# D.auratus locale?



## JOHNNY (Nov 30, 2004)

Can anyone tell me where these "Camo" auratus are collected ? I'm pretty sure that they're a "canal zone" morph. I"m just looking for some more specific local data.

Thanks,

Johnny
This Island Earth Herpetoculture


----------



## KeroKero (Jun 13, 2004)

I can't get the picture to work... try loading it in the DB gallery and posting it thru there?


----------



## JOHNNY (Nov 30, 2004)

Thanks Corey.

Johnny


----------



## KeroKero (Jun 13, 2004)

Now I see the pic! Very nice frog 

It looks like the Camo Kahlua & Cremes from Robb Melacon - he has better information that me so I'd contact him, if that is in fact where the frogs came from (and all the camos should unless someone used the name). Robb's frogs are from animals that have collection info.


----------



## JOHNNY (Nov 30, 2004)

• **Data listing**
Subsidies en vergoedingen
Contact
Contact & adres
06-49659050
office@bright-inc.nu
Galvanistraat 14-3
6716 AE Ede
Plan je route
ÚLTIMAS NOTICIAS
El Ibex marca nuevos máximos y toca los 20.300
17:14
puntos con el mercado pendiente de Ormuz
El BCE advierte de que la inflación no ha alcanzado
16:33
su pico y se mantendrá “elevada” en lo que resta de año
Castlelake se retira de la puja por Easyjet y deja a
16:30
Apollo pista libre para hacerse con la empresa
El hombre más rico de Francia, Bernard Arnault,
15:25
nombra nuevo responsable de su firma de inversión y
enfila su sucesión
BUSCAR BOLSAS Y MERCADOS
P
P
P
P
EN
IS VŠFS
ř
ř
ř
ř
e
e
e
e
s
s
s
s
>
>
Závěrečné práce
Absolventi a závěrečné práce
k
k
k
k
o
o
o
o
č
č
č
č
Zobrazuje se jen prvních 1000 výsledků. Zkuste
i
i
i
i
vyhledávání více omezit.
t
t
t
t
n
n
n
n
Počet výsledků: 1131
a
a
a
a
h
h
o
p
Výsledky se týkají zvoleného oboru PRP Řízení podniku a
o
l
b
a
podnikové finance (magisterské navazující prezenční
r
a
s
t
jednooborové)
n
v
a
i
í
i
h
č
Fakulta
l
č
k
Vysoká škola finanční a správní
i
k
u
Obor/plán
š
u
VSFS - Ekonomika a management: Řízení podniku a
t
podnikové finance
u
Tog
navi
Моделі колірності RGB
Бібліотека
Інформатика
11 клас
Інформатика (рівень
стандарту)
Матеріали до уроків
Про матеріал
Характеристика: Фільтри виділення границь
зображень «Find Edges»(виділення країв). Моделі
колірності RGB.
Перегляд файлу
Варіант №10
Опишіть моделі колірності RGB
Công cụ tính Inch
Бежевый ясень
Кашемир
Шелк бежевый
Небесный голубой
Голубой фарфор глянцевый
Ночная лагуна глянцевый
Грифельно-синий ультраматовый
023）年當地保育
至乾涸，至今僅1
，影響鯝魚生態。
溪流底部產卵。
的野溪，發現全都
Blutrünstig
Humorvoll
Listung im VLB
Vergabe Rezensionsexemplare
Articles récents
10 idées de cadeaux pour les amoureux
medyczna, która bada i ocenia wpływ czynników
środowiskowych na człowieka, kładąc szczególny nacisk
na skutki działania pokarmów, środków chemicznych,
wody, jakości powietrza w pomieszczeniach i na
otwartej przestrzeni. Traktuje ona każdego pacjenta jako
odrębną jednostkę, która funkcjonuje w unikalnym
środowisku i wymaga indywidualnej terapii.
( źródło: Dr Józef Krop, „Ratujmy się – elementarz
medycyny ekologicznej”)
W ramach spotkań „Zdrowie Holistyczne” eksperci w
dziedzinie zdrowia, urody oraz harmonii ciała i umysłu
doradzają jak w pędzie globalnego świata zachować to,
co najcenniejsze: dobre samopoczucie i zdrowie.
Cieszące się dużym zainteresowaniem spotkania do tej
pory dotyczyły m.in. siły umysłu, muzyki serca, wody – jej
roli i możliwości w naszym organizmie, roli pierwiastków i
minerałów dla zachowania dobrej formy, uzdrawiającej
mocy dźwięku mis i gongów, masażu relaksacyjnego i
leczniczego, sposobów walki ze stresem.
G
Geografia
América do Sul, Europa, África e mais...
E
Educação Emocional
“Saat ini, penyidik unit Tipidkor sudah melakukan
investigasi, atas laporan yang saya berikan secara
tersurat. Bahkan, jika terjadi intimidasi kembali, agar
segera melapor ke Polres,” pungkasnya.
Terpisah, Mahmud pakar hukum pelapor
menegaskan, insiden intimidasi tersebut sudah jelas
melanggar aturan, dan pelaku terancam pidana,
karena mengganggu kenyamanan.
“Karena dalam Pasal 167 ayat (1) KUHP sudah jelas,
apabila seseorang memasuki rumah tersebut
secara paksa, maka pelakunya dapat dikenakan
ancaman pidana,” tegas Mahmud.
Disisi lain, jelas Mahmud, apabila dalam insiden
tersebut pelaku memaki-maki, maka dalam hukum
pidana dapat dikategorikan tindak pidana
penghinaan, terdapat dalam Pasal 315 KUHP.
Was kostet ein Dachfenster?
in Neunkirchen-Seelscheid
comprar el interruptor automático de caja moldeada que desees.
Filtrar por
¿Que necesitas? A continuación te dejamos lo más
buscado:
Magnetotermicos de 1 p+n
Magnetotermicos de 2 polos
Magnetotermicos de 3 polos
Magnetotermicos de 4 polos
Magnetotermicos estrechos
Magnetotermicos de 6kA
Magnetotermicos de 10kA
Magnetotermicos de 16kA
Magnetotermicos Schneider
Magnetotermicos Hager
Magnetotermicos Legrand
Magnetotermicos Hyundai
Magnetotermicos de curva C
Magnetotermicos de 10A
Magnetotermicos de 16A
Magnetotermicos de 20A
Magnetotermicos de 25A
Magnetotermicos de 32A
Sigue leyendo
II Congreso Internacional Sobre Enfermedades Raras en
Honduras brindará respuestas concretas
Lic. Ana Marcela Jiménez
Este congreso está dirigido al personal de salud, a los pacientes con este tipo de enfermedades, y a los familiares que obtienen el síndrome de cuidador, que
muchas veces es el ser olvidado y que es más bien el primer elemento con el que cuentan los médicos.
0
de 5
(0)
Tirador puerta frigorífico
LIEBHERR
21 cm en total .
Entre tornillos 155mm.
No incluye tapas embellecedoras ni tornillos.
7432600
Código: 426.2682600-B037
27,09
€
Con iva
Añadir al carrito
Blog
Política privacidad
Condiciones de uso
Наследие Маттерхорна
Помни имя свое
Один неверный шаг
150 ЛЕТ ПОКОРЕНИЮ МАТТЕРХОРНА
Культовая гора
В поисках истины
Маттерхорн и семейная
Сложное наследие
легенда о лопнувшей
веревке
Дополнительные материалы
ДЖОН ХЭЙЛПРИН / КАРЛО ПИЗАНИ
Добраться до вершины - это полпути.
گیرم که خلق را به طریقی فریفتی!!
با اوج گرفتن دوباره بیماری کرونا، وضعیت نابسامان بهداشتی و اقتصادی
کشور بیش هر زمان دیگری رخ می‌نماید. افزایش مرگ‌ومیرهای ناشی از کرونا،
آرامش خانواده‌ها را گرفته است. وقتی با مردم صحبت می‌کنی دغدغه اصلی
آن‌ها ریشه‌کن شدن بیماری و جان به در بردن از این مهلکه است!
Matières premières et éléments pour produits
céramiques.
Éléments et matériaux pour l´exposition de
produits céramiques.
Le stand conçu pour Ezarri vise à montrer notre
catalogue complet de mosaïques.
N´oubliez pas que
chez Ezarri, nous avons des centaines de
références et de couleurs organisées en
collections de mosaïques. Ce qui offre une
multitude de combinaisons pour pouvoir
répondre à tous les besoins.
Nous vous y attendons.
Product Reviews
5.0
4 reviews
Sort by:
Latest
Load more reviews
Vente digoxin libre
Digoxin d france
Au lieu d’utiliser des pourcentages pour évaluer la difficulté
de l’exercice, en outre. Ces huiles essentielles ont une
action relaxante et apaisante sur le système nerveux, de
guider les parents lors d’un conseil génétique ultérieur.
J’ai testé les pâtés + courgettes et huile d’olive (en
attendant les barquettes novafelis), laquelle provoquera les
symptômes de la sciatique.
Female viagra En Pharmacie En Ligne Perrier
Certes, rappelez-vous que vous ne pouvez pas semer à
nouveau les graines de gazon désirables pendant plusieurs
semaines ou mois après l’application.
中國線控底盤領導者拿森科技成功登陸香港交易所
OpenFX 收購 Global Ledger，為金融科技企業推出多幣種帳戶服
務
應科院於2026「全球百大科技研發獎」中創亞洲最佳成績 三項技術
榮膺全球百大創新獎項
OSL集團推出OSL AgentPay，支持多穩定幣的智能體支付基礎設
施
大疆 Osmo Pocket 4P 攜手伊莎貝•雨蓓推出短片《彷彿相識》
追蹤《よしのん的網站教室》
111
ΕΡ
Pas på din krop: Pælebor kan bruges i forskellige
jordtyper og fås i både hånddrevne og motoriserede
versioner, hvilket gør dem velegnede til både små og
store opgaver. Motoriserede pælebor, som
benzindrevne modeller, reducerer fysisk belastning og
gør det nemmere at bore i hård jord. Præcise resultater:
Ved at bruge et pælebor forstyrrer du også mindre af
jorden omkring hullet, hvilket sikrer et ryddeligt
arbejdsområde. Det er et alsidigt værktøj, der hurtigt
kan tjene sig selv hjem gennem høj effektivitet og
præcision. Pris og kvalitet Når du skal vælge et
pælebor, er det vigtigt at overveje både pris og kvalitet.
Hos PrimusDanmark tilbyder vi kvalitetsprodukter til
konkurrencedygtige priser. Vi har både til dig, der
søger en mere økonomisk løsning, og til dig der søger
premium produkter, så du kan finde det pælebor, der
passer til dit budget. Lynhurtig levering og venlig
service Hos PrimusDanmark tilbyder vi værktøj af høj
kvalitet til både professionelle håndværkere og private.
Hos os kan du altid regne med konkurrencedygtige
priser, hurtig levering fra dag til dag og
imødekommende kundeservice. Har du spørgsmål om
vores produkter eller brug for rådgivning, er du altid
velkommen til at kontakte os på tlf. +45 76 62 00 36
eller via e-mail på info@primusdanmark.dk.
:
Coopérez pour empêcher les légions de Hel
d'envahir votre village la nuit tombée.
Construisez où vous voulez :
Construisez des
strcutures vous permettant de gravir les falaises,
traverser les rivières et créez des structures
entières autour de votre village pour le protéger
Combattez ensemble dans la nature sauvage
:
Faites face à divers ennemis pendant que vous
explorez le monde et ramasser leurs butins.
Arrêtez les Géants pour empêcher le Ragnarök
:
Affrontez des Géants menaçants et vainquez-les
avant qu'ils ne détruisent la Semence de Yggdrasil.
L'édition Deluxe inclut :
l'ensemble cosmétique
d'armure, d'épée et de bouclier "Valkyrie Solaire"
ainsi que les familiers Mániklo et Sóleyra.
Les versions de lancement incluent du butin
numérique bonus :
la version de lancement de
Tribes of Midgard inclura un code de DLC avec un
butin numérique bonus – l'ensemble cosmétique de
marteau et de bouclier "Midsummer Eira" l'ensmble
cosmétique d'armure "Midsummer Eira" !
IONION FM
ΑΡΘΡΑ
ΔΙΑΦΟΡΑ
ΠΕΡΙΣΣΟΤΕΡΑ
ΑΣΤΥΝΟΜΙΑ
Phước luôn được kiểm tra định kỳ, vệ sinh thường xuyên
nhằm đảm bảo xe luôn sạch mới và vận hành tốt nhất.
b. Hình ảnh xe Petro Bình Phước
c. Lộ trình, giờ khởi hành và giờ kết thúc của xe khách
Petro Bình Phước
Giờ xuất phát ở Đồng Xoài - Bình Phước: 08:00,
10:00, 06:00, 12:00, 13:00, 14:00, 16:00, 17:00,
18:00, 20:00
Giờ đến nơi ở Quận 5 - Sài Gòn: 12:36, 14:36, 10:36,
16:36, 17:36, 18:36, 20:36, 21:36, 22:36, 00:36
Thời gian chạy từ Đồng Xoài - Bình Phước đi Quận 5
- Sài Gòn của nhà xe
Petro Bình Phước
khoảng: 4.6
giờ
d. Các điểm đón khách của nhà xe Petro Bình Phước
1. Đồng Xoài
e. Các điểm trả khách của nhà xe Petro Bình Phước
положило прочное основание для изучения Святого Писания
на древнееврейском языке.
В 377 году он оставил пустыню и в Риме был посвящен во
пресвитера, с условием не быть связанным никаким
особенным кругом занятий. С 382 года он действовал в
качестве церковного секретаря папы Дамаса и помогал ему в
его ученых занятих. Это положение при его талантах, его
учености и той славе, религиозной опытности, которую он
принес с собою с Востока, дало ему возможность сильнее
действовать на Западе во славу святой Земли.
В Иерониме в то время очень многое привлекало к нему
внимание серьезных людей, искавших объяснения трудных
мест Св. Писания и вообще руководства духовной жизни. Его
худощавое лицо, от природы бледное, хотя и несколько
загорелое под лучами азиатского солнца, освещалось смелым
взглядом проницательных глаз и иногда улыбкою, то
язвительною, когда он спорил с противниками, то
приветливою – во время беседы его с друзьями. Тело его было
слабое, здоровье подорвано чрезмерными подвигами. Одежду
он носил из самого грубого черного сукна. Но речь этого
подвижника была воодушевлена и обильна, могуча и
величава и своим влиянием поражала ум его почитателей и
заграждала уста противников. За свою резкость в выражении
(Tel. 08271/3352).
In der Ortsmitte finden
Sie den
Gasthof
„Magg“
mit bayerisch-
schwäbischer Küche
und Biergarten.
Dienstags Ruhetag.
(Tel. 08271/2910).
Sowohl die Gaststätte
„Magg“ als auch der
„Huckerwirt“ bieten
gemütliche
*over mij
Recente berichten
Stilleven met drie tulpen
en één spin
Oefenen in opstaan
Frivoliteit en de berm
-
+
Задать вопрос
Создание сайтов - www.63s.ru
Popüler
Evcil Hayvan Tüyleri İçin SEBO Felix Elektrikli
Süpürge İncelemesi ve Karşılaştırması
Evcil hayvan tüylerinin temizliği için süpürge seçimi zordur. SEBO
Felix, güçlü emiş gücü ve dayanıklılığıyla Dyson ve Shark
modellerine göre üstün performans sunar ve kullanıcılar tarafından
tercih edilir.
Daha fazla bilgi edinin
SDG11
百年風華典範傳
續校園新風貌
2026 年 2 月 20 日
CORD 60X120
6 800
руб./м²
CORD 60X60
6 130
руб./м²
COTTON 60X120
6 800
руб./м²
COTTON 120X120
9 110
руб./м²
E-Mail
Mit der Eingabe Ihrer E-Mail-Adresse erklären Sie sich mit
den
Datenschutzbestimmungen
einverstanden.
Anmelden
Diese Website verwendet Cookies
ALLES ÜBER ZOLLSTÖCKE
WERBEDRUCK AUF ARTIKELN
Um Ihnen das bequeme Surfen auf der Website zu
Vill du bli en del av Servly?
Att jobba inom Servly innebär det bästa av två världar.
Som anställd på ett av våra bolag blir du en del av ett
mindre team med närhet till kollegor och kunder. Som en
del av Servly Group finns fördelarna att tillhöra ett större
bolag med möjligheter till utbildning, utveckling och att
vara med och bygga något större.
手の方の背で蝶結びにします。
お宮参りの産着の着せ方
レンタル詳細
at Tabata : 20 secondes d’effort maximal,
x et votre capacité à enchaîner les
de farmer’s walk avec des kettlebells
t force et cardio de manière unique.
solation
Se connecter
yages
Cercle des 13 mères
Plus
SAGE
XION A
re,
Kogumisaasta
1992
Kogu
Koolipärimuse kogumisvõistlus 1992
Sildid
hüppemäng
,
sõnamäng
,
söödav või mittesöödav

• **Tasks to perform**
**a)** Reproduce the passage of the forum thread on the D. auratus locale from "# D.auratus locale?" to "specific local data.".
**b)** List each person named in the body text of the posts in the forum thread on the D. auratus locale, excluding the heading lines.

• **Task-by-task outputs**
**a)**
# D.auratus locale?



## JOHNNY (Nov 30, 2004)

Can anyone tell me where these "Camo" auratus are collected ? I'm pretty sure that they're a "canal zone" morph. I"m just looking for some more specific local data.

**b)** Johnny, Corey, Robb Melacon